→ WHAT IS EXPECTED: Start to finish, write out the entries exactly, leaving the pictures aside.

(Records from a data collection)

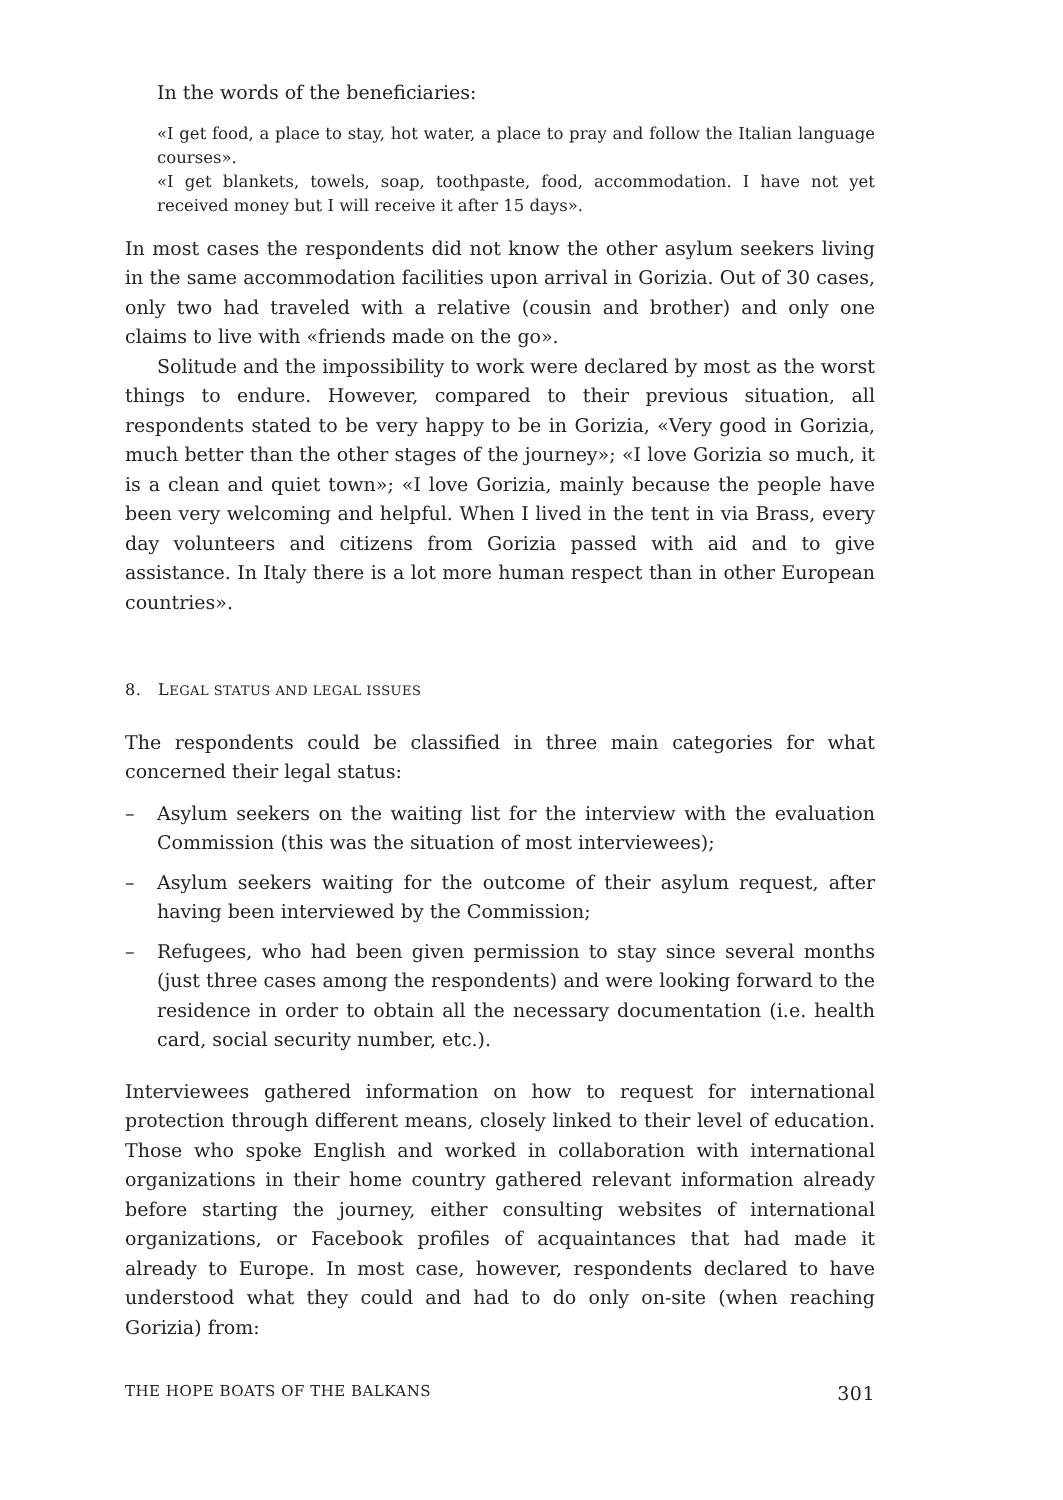In the words of the beneficiaries:
«I get food, a place to stay, hot water, a place to pray and follow the Italian language courses».
«I get blankets, towels, soap, toothpaste, food, accommodation. I have not yet received money but I will receive it after 15 days».
In most cases the respondents did not know the other asylum seekers living in the same accommodation facilities upon arrival in Gorizia. Out of 30 cases, only two had traveled with a relative (cousin and brother) and only one claims to live with «friends made on the go».
Solitude and the impossibility to work were declared by most as the worst things to endure. However, compared to their previous situation, all respondents stated to be very happy to be in Gorizia, «Very good in Gorizia, much better than the other stages of the journey»; «I love Gorizia so much, it is a clean and quiet town»; «I love Gorizia, mainly because the people have been very welcoming and helpful. When I lived in the tent in via Brass, every day volunteers and citizens from Gorizia passed with aid and to give assistance. In Italy there is a lot more human respect than in other European countries».
8. LEGAL STATUS AND LEGAL ISSUES
The respondents could be classified in three main categories for what concerned their legal status:
– Asylum seekers on the waiting list for the interview with the evaluation Commission (this was the situation of most interviewees);
– Asylum seekers waiting for the outcome of their asylum request, after having been interviewed by the Commission;
– Refugees, who had been given permission to stay since several months (just three cases among the respondents) and were looking forward to the residence in order to obtain all the necessary documentation (i.e. health card, social security number, etc.).
Interviewees gathered information on how to request for international protection through different means, closely linked to their level of education. Those who spoke English and worked in collaboration with international organizations in their home country gathered relevant information already before starting the journey, either consulting websites of international organizations, or Facebook profiles of acquaintances that had made it already to Europe. In most case, however, respondents declared to have understood what they could and had to do only on-site (when reaching Gorizia) from:
THE HOPE BOATS OF THE BALKANS 301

→ RESPONSE:
In the words of the beneficiaries:
«I get food, a place to stay, hot water, a place to pray and follow the Italian language courses».
«I get blankets, towels, soap, toothpaste, food, accommodation. I have not yet received money but I will receive it after 15 days».
In most cases the respondents did not know the other asylum seekers living in the same accommodation facilities upon arrival in Gorizia. Out of 30 cases, only two had traveled with a relative (cousin and brother) and only one claims to live with «friends made on the go».
Solitude and the impossibility to work were declared by most as the worst things to endure. However, compared to their previous situation, all respondents stated to be very happy to be in Gorizia, «Very good in Gorizia, much better than the other stages of the journey»; «I love Gorizia so much, it is a clean and quiet town»; «I love Gorizia, mainly because the people have been very welcoming and helpful. When I lived in the tent in via Brass, every day volunteers and citizens from Gorizia passed with aid and to give assistance. In Italy there is a lot more human respect than in other European countries».
8. LEGAL STATUS AND LEGAL ISSUES
The respondents could be classified in three main categories for what concerned their legal status:
– Asylum seekers on the waiting list for the interview with the evaluation Commission (this was the situation of most interviewees);
– Asylum seekers waiting for the outcome of their asylum request, after having been interviewed by the Commission;
– Refugees, who had been given permission to stay since several months (just three cases among the respondents) and were looking forward to the residence in order to obtain all the necessary documentation (i.e. health card, social security number, etc.).
Interviewees gathered information on how to request for international protection through different means, closely linked to their level of education. Those who spoke English and worked in collaboration with international organizations in their home country gathered relevant information already before starting the journey, either consulting websites of international organizations, or Facebook profiles of acquaintances that had made it already to Europe. In most case, however, respondents declared to have understood what they could and had to do only on-site (when reaching Gorizia) from:
THE HOPE BOATS OF THE BALKANS 301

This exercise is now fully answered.